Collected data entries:

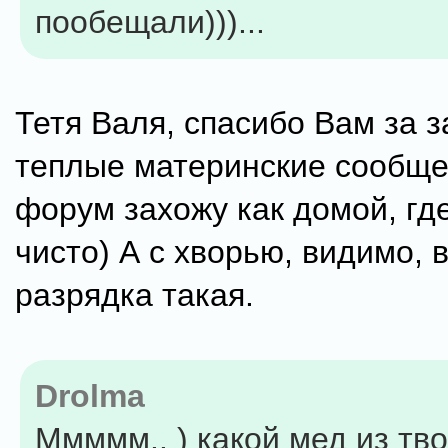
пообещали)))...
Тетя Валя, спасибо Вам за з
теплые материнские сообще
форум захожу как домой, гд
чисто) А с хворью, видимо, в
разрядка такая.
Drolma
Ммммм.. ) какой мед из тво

Task statement >> Could you quote, exactly as they appear, the line containing "чисто) А с хворью, видимо, в" and every line after it to the end of the records above?

Reply >>
чисто) А с хворью, видимо, в
разрядка такая.
Drolma
Ммммм.. ) какой мед из тво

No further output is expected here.